Schwender: At this time, a minority of surgeons are routinely utilizing minimally invasive procedures to treat patients with lumbar pathology. However, the use of minimally invasive technologies will eventually be driven by patients to improve quality-of-life and potentially reduce associated morbidity of traditional techniques. Both PLIF and TLIF techniques have been performed for approximately two years via a minimally invasive technique. Outcomes look promising, which will further drive the popularity of this technique.
Kleeman: With percutaneous minimally invasive procedures, there is the potential for interventional pain managers to use the discogram approach to inject BMP in the disc space hoping to achieve a fusion. Minimally invasive procedures are not just about performing fusions, but about understanding the anatomy, identifying the pathology and finding the generator of the pain. Then, the surgeon must design an appropriate procedure, attempting to restore disc space, perform indirect decompressions and restore the sagittal alignment and lordosis.
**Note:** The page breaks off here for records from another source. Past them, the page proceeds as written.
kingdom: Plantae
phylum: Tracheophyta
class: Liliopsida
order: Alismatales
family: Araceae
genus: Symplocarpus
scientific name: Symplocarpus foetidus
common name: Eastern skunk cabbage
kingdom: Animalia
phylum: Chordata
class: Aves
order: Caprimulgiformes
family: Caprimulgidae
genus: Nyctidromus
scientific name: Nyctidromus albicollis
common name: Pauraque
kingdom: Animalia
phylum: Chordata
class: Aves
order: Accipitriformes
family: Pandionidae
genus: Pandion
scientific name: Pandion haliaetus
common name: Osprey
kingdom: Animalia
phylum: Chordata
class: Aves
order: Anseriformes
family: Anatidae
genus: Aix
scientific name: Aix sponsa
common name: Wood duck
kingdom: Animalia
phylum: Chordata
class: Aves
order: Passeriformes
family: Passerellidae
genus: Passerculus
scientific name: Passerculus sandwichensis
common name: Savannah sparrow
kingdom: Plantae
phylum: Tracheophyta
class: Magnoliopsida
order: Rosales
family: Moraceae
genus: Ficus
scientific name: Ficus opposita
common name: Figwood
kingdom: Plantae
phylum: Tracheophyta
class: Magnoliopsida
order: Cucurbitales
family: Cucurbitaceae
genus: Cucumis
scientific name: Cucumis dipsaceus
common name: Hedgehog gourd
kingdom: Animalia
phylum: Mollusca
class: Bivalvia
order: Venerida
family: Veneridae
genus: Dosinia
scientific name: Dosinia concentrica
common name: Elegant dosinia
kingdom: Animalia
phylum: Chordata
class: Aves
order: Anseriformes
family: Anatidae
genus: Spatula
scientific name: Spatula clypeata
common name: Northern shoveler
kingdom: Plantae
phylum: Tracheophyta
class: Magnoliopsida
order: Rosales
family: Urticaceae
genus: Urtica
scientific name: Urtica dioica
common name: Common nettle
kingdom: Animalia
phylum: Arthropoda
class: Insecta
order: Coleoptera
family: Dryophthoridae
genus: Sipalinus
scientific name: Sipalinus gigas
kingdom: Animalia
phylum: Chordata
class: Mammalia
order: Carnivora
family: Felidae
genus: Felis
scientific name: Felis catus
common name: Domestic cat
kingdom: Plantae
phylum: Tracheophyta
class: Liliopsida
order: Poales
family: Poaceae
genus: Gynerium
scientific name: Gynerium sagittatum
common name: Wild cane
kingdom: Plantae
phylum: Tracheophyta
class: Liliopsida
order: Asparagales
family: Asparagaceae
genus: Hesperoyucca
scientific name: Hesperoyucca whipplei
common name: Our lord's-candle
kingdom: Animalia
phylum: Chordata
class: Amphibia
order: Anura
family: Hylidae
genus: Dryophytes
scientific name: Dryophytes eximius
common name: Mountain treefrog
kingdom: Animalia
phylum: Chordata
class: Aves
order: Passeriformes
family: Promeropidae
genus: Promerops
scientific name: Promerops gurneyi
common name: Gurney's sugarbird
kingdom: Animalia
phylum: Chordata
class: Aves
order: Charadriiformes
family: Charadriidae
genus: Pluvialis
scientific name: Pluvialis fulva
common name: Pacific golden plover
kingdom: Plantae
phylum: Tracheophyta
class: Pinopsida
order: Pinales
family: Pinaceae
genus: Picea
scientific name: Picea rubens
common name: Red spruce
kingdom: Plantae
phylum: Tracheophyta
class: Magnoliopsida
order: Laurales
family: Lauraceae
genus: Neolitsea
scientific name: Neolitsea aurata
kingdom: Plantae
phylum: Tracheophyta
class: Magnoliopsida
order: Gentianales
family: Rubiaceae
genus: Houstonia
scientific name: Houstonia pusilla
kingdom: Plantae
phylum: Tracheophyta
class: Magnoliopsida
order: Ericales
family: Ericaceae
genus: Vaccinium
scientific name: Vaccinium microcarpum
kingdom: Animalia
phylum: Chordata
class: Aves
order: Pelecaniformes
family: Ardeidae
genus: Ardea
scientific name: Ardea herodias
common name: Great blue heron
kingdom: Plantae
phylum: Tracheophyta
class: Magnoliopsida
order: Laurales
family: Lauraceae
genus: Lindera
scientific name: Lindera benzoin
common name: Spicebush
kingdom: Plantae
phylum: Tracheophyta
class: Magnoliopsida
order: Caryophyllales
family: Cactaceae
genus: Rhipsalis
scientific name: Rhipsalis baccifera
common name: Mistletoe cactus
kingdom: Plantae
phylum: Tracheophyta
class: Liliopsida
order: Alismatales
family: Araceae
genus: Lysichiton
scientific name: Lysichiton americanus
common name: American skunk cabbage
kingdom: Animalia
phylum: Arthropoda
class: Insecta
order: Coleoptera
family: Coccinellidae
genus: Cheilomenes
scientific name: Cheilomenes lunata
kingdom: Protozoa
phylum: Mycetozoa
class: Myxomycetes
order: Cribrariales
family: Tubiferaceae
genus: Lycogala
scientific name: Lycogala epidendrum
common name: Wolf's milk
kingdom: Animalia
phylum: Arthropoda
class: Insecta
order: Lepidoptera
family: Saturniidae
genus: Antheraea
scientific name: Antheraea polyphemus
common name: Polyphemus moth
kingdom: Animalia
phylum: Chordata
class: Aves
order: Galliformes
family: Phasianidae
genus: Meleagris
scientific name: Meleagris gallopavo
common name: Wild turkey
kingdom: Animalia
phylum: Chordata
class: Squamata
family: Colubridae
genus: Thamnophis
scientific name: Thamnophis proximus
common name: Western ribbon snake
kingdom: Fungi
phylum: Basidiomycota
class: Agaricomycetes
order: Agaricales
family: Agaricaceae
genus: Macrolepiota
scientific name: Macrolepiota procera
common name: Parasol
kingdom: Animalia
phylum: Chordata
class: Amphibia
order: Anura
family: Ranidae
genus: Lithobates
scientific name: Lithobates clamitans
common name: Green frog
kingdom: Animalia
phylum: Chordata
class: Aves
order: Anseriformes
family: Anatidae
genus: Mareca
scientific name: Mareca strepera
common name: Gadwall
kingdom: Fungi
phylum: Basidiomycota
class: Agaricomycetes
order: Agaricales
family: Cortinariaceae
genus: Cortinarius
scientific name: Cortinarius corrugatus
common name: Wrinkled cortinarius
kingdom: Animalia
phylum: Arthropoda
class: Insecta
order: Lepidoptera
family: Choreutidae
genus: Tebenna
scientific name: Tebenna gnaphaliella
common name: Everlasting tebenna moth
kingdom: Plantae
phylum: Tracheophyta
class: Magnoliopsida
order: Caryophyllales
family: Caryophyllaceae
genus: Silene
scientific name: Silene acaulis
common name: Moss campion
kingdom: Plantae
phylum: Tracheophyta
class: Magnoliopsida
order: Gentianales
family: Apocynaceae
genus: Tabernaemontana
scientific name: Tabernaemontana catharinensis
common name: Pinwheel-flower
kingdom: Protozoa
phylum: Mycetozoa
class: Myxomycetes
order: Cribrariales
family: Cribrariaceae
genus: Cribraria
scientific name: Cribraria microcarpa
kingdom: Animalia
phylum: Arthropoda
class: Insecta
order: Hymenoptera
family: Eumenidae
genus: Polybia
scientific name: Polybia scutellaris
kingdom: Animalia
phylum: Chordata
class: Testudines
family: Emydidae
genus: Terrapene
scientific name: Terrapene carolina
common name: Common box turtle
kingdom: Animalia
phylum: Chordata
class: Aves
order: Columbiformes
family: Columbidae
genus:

The surgeon must apply basic surgical principles and perform the procedure consistently well in a minimally invasive environment. As we look to the future, we must not lose sight of the fact that treating back pain is not just about procedures; it is about taking care of patients.
Foley: It is important to keep in mind the traditional principles of spine surgery. As surgeons continue to explore minimally invasive approaches to the spine, it is important to honor these traditional principles. Minimally invasive should not equate with minimally effective. These approaches are about being a spine surgeon and doing what spine surgeons do well, but with less approach-related morbidity.
Fardon: I would like to thank ORTHOPEDICS TODAY for organizing this symposium and Medtronic Sofamor Danek for sponsoring this event. Special thanks also goes to the faculty for their participation. We hope that the information presented in this discussion will enlighten surgeons in the use of minimally invasive spinal procedures, In the near future, we hope to present further data on the studies and research currently being conducted on these procedures.